■ **YOUR TASK**: Update the data starting at the line that has "Entered in the" and ending after the line that has "Recorded: 35.0,mm": swap "log" for "ledger" and keep the rest unchanged.

■ **STORED DATA**:
::::::::::

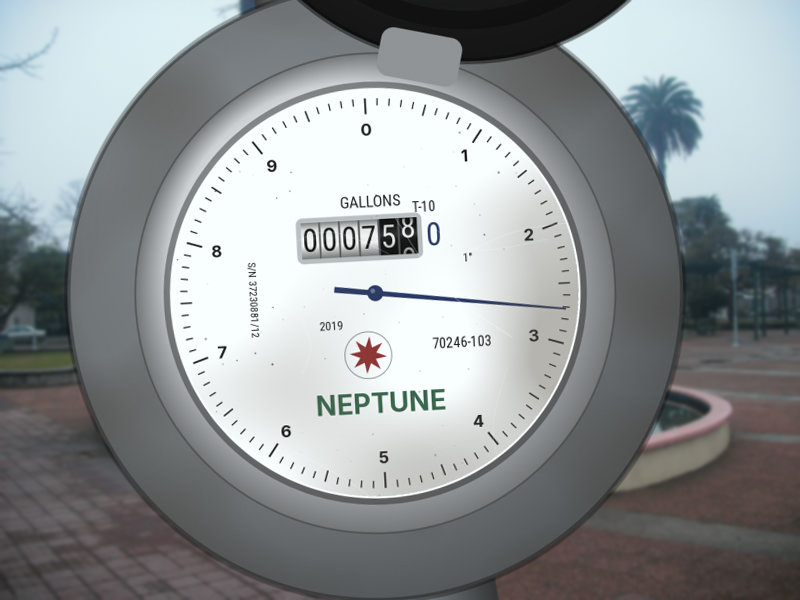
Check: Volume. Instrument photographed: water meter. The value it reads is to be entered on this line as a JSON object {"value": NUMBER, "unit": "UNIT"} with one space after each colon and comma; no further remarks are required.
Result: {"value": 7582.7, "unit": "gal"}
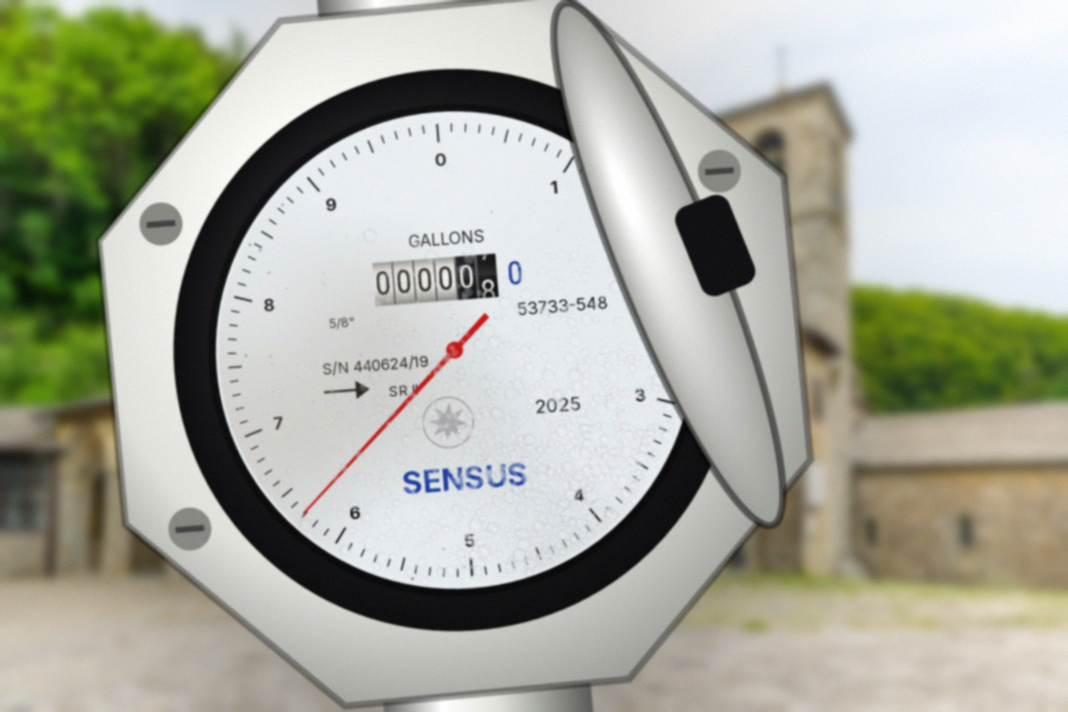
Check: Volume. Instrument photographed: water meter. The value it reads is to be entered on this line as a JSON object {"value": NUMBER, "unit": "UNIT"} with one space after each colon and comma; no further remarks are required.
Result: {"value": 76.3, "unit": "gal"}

::::::::::

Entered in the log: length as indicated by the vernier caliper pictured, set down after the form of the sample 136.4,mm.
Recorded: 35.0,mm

::::::::::

■ **FINISHED TASK**:
Entered in the ledger: length as indicated by the vernier caliper pictured, set down after the form of the sample 136.4,mm.
Recorded: 35.0,mm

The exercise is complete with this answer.